No período 1994/96, a produção nacional de bens de consumo duráveis aumentou mais de 40%, sobretudo em automóveis, eletroeletrônicos e alimentos. Destacam-se também as vendas de produtos de higiene e limpeza. Mas só em 1996 as importações de bens não-duráveis -incluído tudo quanto é tipo de bobagens, entre elas muitos e muitos milhões de dólares de chicletes- custaram ao país US$ 5,7 bilhões.
Nesse contexto de crescimento, e no meio de muita confusão, o Brasil tornou-se em 1996 o oitavo maior produtor mundial de veículos, passando a Inglaterra e a Itália.
Portanto, é preciso resposta à pergunta: é melhor para o país ter um mercado interno forte, com mais consumo, renda, emprego, riqueza etc, ou ter um mercado interno abastecido por concorrentes estrangeiros, a partir de fábricas em outros países?
Essa pergunta leva a um axioma que, certamente, esteve presente entre os representantes do governo brasileiro na reunião da Área de Livre Comércio das Américas, em Belo Horizonte: não há país livre sem desenvolvimento, desenvolvimento sem economia forte, economia forte sem mercado interno, mercado interno sem empregos.
Resumindo, para onde vamos e queremos ir? Segundo projeções do setor automobilístico, a produção nacional de carros deverá atingir praticamente 2 milhões de unidades neste ano e pode passar de 2,5 milhões até 2000, levando o país a superar Canadá, Espanha e França.
Pode não ser fácil para o Brasil ajustar-se à nova realidade mundial, na qual mudanças tecnológicas, fluxos demográficos, disputa por preços, globalização e multipolaridade causam profunda perplexidade.
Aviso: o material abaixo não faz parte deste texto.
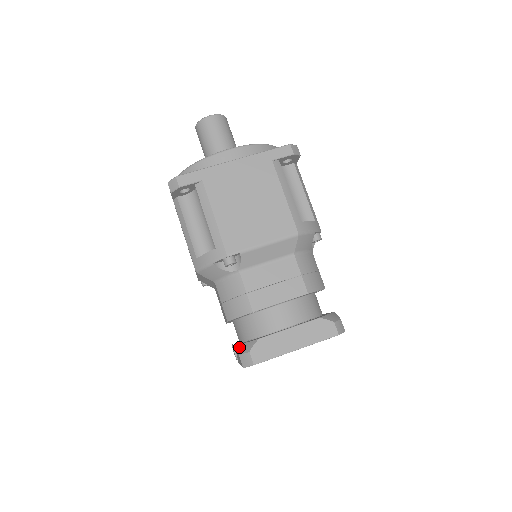
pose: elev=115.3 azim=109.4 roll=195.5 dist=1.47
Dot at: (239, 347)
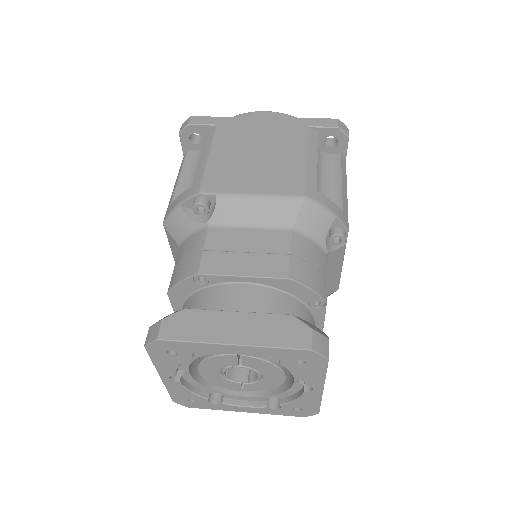
Dot at: occluded
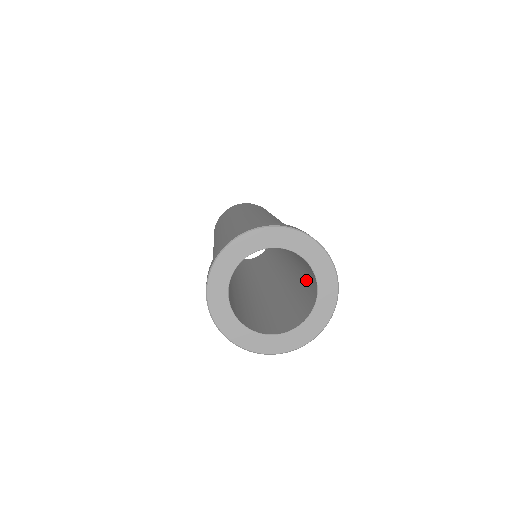
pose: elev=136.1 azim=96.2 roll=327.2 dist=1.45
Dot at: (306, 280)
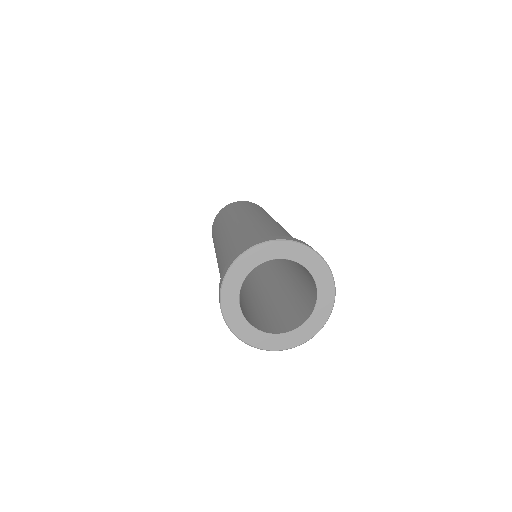
Dot at: (305, 282)
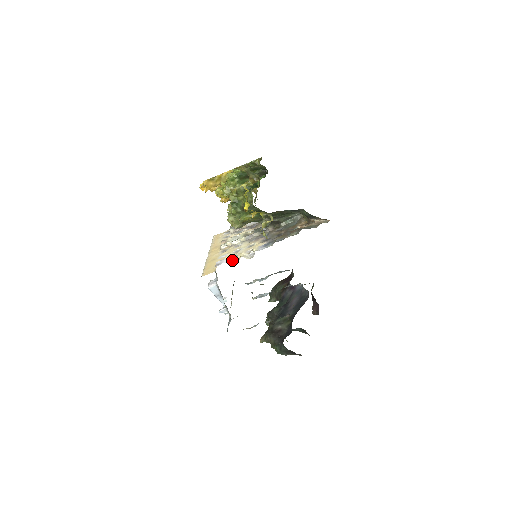
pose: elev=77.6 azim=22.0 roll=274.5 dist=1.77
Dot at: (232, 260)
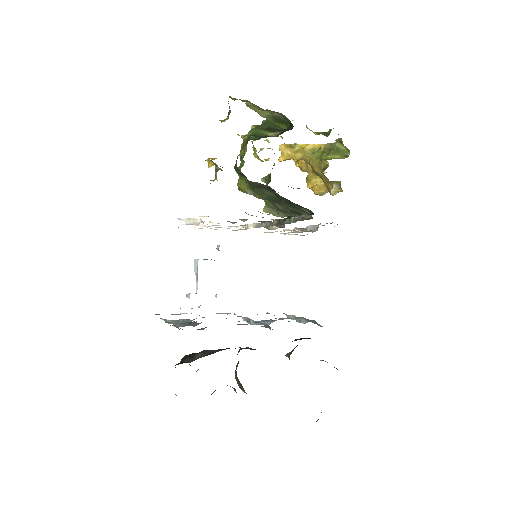
Dot at: occluded
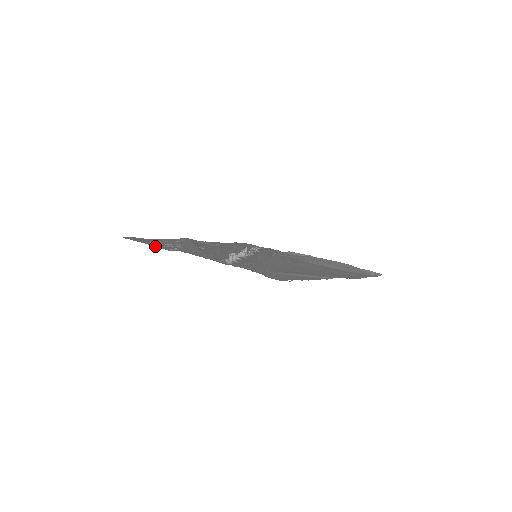
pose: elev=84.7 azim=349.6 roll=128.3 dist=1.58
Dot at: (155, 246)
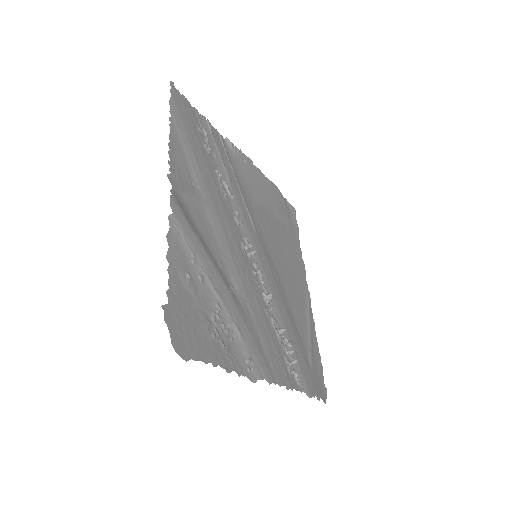
Dot at: (232, 370)
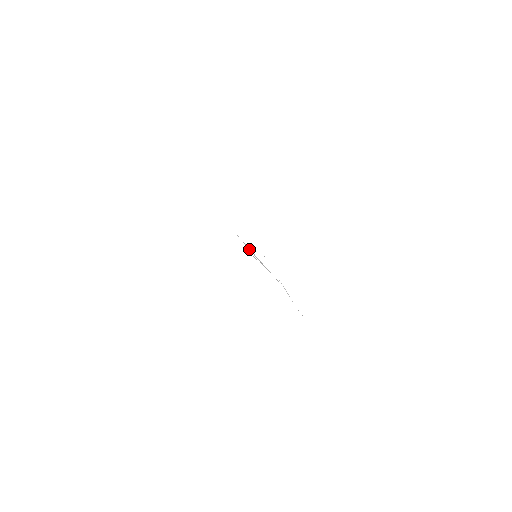
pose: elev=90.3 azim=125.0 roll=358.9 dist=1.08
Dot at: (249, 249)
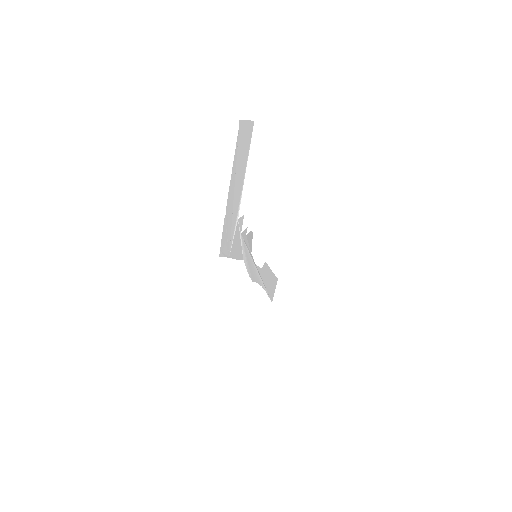
Dot at: (261, 276)
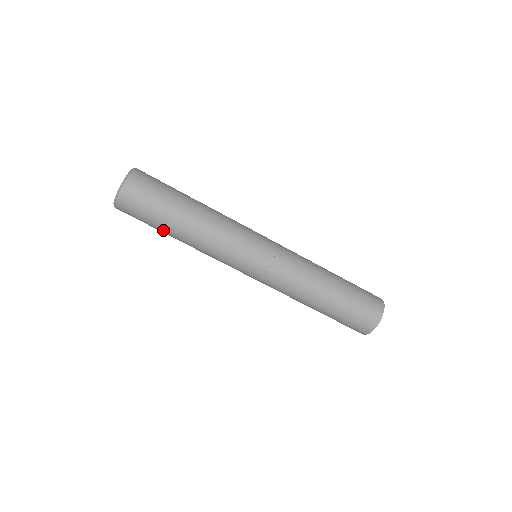
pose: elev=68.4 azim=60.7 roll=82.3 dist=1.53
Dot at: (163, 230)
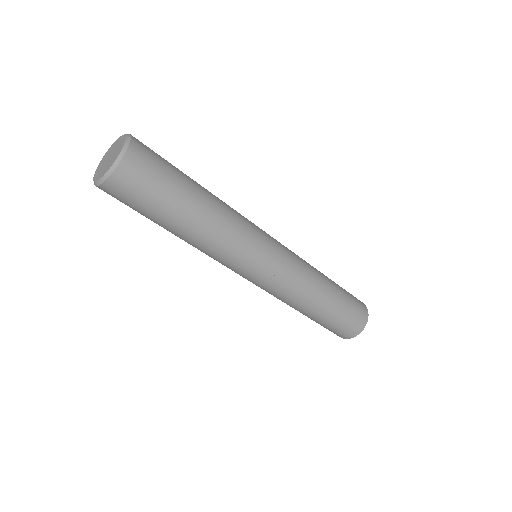
Dot at: occluded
Menos fácil ainda será suportar as pressões que virão de todos os lados -agora, fica fácil entender por que os Estados Unidos pressionam o Brasil e o Mercosul, bloco que deve produzir quase 2,5 milhões de veículos ainda neste ano.
Recentemente, o economista Lester Thurow, do Massachusetts Institute of Technology, afirmou que mesmo os principais atores mundiais -EUA, Japão, União Européia- não conseguem agir de modo racional, embora saibam o que devem fazer.
Segundo Thurow, é preciso agir rápido para garantir o crescimento e, sobretudo, a distribuição de renda capaz de assegurar o fluxo de capitais e produtos, reduzindo os problemas intrínsecos do capitalismo, como as desigualdades sociais.
Para ele, que toma apenas os EUA como referência, o vulcão inflacionário dos anos 70 e 80 está totalmente extinto, mas isso não significa que demandas reprimidas não levem a terremotos, maremotos e novos vulcões -um excelente aviso, que deve servir para meditação de todos nós.